Current AI models that combine vision and language are often tested on tasks that rely more on language skills, like solving math problems. It's unclear if reinforcement learning can genuinely *teach* these models new visual skills they didn't have before, especially when they initially struggle with tasks that require understanding where things are in relation to each other, like finding a path through a maze.
What's the solution?
The researchers created a virtual maze environment where they could precisely control the difficulty of the mazes. They then used reinforcement learning to train the AI models in these mazes, giving them rewards for finding the correct path. This training wasn't just random; it started with easier mazes and gradually increased the difficulty.

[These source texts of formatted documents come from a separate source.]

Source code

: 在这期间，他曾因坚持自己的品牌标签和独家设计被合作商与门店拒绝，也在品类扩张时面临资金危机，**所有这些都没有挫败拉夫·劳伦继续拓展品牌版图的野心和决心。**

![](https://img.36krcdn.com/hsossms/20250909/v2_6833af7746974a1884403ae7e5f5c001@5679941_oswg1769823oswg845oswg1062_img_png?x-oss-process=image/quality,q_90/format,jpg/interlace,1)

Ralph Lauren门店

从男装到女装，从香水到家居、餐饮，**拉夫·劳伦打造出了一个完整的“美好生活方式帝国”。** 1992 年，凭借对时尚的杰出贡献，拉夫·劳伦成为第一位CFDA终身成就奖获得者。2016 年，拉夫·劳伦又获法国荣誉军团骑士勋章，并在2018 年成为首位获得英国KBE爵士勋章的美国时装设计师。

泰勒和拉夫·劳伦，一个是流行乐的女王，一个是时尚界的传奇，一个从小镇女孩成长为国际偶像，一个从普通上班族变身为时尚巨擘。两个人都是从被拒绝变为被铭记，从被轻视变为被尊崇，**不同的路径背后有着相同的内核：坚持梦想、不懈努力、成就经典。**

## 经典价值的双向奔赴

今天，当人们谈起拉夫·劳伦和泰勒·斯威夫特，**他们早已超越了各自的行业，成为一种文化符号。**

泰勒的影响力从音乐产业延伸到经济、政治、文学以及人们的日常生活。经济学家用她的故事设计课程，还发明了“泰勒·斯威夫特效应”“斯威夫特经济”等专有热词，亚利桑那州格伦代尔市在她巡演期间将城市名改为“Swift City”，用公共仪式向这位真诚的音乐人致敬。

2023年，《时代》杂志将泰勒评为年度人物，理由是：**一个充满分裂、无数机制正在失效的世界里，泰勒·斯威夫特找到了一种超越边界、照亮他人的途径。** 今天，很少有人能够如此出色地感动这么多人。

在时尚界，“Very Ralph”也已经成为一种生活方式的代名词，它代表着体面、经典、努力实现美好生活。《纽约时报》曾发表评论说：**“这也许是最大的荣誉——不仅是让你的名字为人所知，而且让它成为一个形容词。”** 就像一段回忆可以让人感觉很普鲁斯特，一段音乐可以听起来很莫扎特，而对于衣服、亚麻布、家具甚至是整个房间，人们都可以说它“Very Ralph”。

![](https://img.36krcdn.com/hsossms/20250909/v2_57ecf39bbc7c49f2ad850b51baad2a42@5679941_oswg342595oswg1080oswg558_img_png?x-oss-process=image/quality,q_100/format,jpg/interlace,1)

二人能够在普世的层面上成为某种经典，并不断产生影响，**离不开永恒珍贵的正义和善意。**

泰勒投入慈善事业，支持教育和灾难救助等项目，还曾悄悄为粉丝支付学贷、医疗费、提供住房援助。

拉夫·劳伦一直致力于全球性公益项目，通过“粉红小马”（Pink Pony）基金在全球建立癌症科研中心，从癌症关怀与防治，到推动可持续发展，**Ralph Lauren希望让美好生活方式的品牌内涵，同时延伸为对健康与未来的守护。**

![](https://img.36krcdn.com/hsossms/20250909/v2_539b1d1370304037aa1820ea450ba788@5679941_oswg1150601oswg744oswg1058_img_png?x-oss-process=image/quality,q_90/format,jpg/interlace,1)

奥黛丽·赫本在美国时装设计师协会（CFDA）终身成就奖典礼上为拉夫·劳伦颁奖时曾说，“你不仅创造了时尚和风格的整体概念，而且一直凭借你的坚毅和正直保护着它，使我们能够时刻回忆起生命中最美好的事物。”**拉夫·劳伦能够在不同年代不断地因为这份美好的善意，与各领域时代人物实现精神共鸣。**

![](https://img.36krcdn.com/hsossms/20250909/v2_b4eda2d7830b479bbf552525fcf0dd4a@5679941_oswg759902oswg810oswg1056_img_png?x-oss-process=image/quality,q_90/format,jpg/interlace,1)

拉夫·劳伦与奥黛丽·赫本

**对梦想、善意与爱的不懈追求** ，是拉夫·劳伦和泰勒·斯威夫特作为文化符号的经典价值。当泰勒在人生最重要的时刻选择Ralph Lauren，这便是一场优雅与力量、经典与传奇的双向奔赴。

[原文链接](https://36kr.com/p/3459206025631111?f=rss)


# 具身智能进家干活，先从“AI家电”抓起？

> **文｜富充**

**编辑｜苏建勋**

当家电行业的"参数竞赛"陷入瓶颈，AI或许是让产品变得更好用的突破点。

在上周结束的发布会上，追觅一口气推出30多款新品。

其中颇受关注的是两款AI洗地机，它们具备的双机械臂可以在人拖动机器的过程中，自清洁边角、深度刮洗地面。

They found that this approach significantly improved the model's ability to solve mazes, even ones it couldn't solve at all before training.
Why it matters?
This research shows that reinforcement learning can actually expand the capabilities of these AI models, allowing them to learn new visual skills. Importantly, the skills learned in the virtual mazes also transferred to real-world navigation tasks, like understanding maps of museums or subway systems, suggesting this method could be useful for building AI that can better interact with the physical world.
Abstract
While Vision-Language Models (VLMs) post-trained with Reinforcement Learning (RL) show impressive general reasoning, their evaluation is often confined to language-dominant tasks (e.g., math). This raises a critical question: can RL post-training truly extend the inherent capability boundary of a base VLM, particularly for visual-centric spatial tasks where it initially fails? To investigate this, we introduce Ariadne, a framework utilizing synthetic mazes for multi-step spatial reasoning where task difficulty (e.g., path length, turns) is precisely controlled. We leverage this controllable environment to train VLMs using Reinforcement Learning with Verified Rewards (RLVR) in a difficulty-aware curriculum. Surprisingly, post-RLVR training, the VLM achieves over 50% accuracy on a problem set where the base model scored 0%, demonstrating that our approach expands the model's initial capability boundary. To assess real-world viability, we evaluate out-of-distribution (OOD) generalization on practical benchmarks. Despite training only on synthetic maze samples, Ariadne achieves significant zero-shot improvements, averaging 16% on MapBench (e.g., museum navigation) and 24% on ReasonMap (subway transfer tasks). These results confirm that our method not only broadens the model's fundamental limits but also enhances its generalization to real-world spatial reasoning. We acknowledge our study is limited to the post-training phase, given the opaqueness of pre-training data, and hope our research motivates further work on specialized, capability-extending alignment.